The Germans were the first to harvest and behold the mind-jolting powers of caffeine. The chemist Friedrich Ferdinand Runge discovered "kaffein" in 1819 after visiting a toothless gypsy fortuneteller who, via fecal induced hallucination, saw visions of Germany's rise to power -- and for the additional price of 5 Kreuzers, revealed to Friedrich that a dark brew he recently concocted was the catalyst of it all. He hurried home to think of a business strategy that would effectively advertise and sell this disgusting beverage.

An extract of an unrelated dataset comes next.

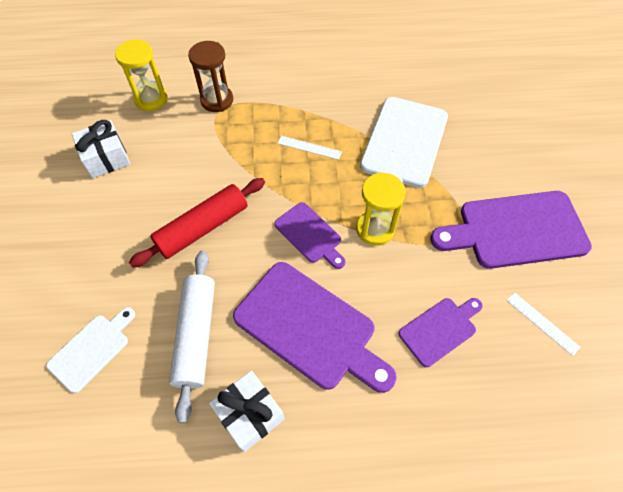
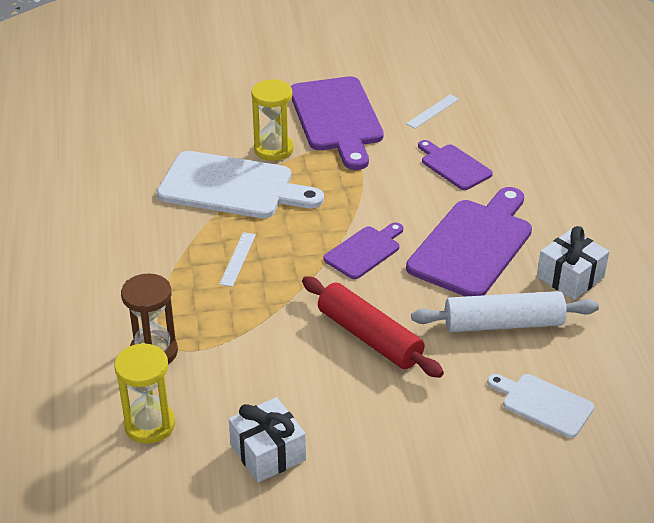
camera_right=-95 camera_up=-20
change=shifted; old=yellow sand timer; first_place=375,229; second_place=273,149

A new black plague spread throughout Germany, and after 4 generations of intense caffeination, there was nowhere else to direct the national energy except outwards. Two World Wars and a massive inflation later, the Germans switched back to beer and drank themselves into oblivion.

Of course, that did little to deter its consumption. Caffeine, usually in the form of coffee, reached American shores long before Germany overdosed. Fortunately, prospectors were more interested in rivers of gold, prostitution, and giving AIDS (invented by the CIA in 1830) to the indigenous Indians rather then trying exotic luxuries. Caffeine went by, relatively unnoticed, until the 1960s, when in an attempt to level the playing ground in the battle for Civil Rights, Black Panthers declared it the organization's official drink. The incumbent president at the time, Mr. Assfuck, addressed this issue by offering white consumers non-dairy creamer while forcing his scientists to invent decaf.

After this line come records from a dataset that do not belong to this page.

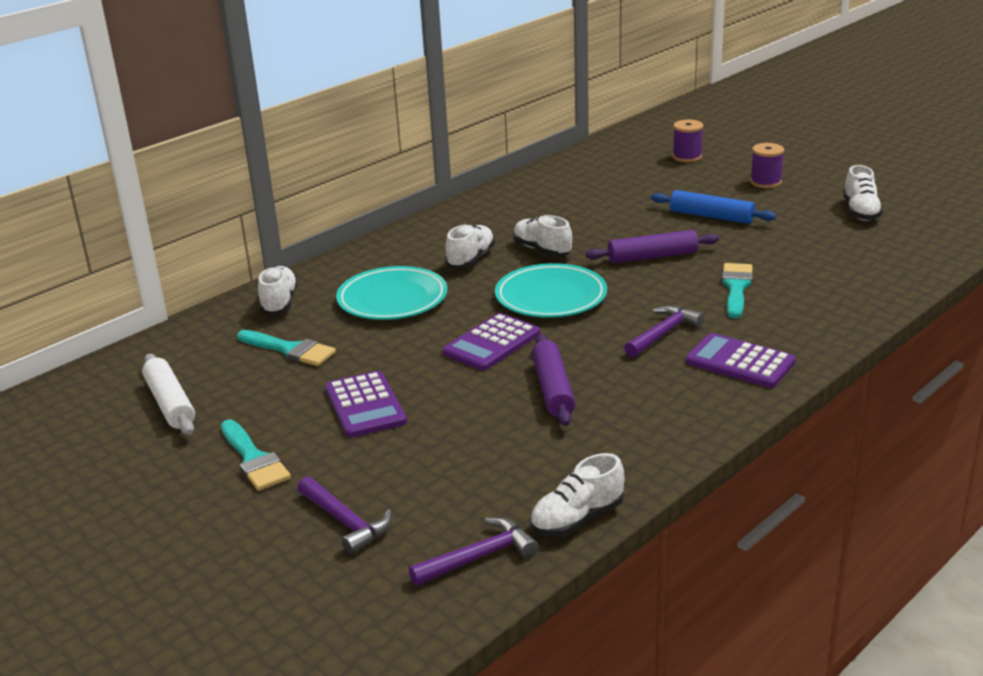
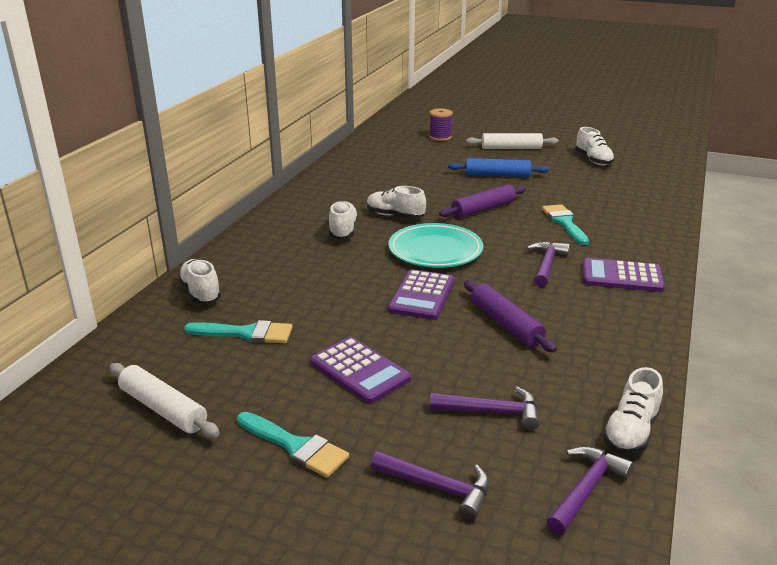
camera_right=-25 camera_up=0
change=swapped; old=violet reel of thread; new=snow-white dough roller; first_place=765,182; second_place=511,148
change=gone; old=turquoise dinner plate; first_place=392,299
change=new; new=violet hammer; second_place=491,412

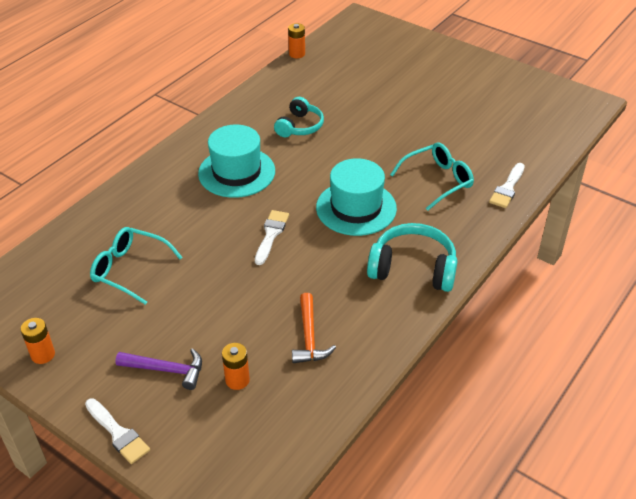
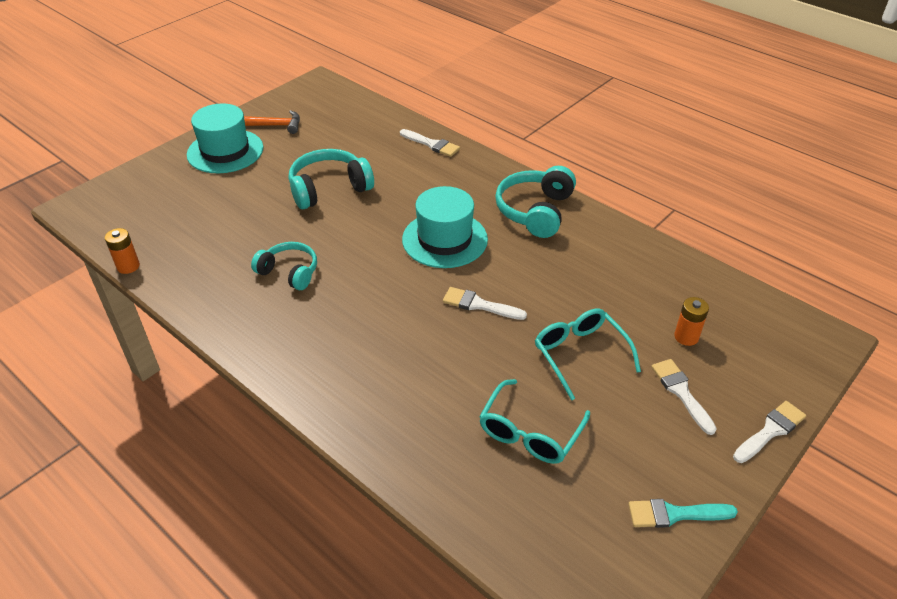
camera_right=-85 camera_up=0
change=shifted; old=turquoise tall hat; first_place=236,172; second_place=225,151
change=shifted; old=turquoise spectacles; first_place=438,180; second_place=580,354
change=shifted; old=orange hammer; first_place=309,337; second_place=273,125
change=swapped; old=orange power cell; new=turquoise brush; first_place=43,355; second_place=675,514
change=swapped; old=violet hammer; new=snow-white brush; first_place=167,370; second_place=681,392
change=new; new=turquoise headset; second_place=329,188

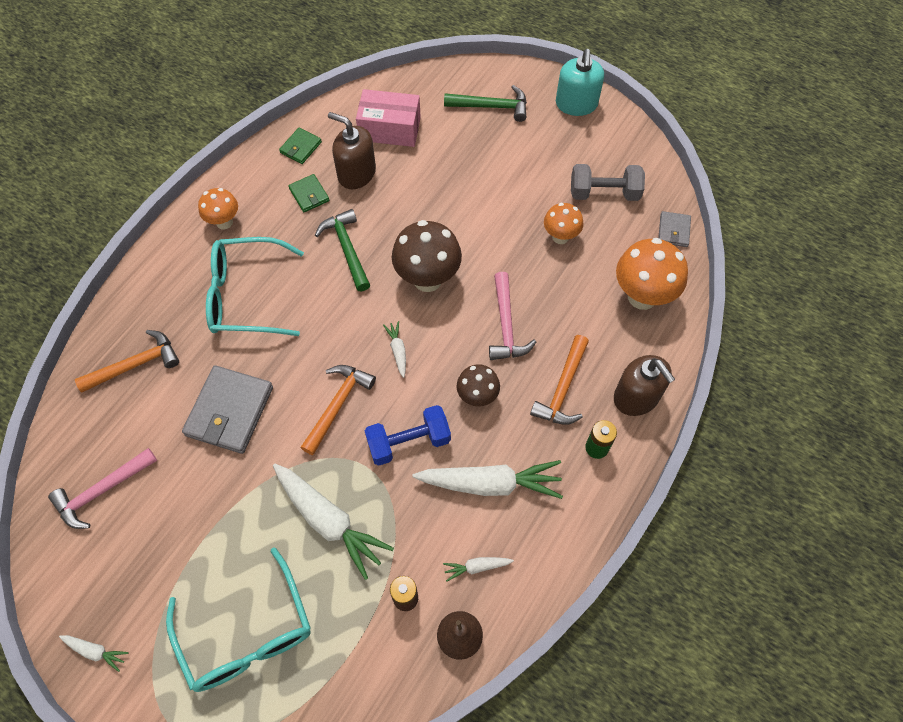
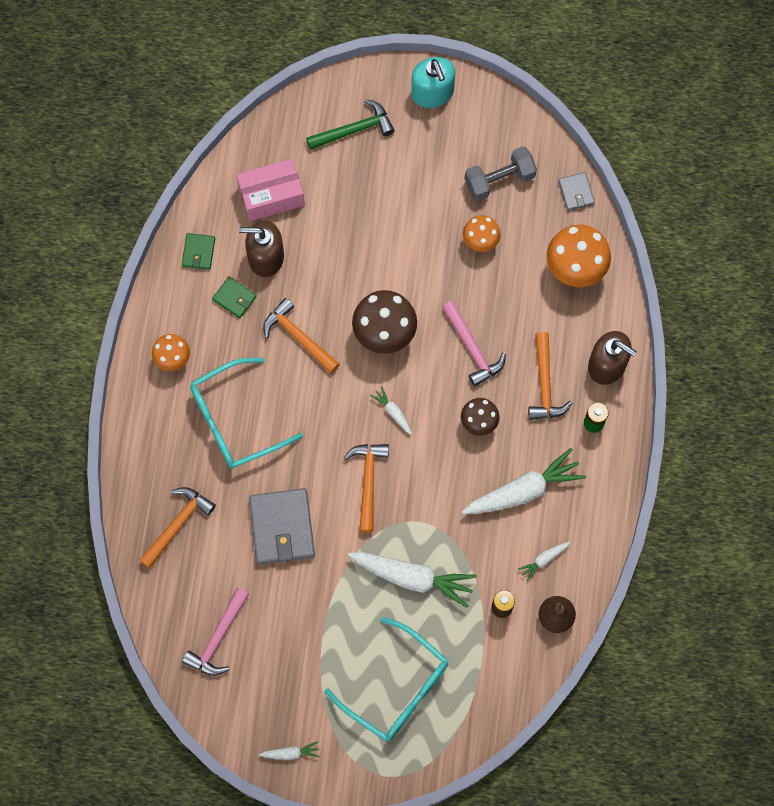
camera_right=-25 camera_up=10
change=repainted; old=leaf-green hammer; new=orange hammer; first_place=347,249; second_place=298,337
change=gone; old=royal blue hand weight; first_place=408,442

Starbucks Corporation, during these tumultuous years, was a modest alternative energy company. During the oil scare of the late 1970s, Starbucks executives were forced to abandon their drilling projects in order to find another crude black liquid product that they could process and sell for an enormous profit. After Federal de-regulation on coffee (it was standardized after Dr. Martin Luther King Jr.'s "I have a dream"), they stumbled upon caffeine and purchased exclusive rights to the distribution and control of it in the form of coffee -- a boon, a windfall by any measure -- and they were able to turn it into the multi-billion dollar industry that you see today.

And although these claims can and will be disputed, evidence to the contrary fails to recognize the intoxicating power of this 19th century psychoactive stimulant. Starbucks continues to erect storefronts wherever civilization stands, leaving many of us twisting and turning as the clock strikes 3 am.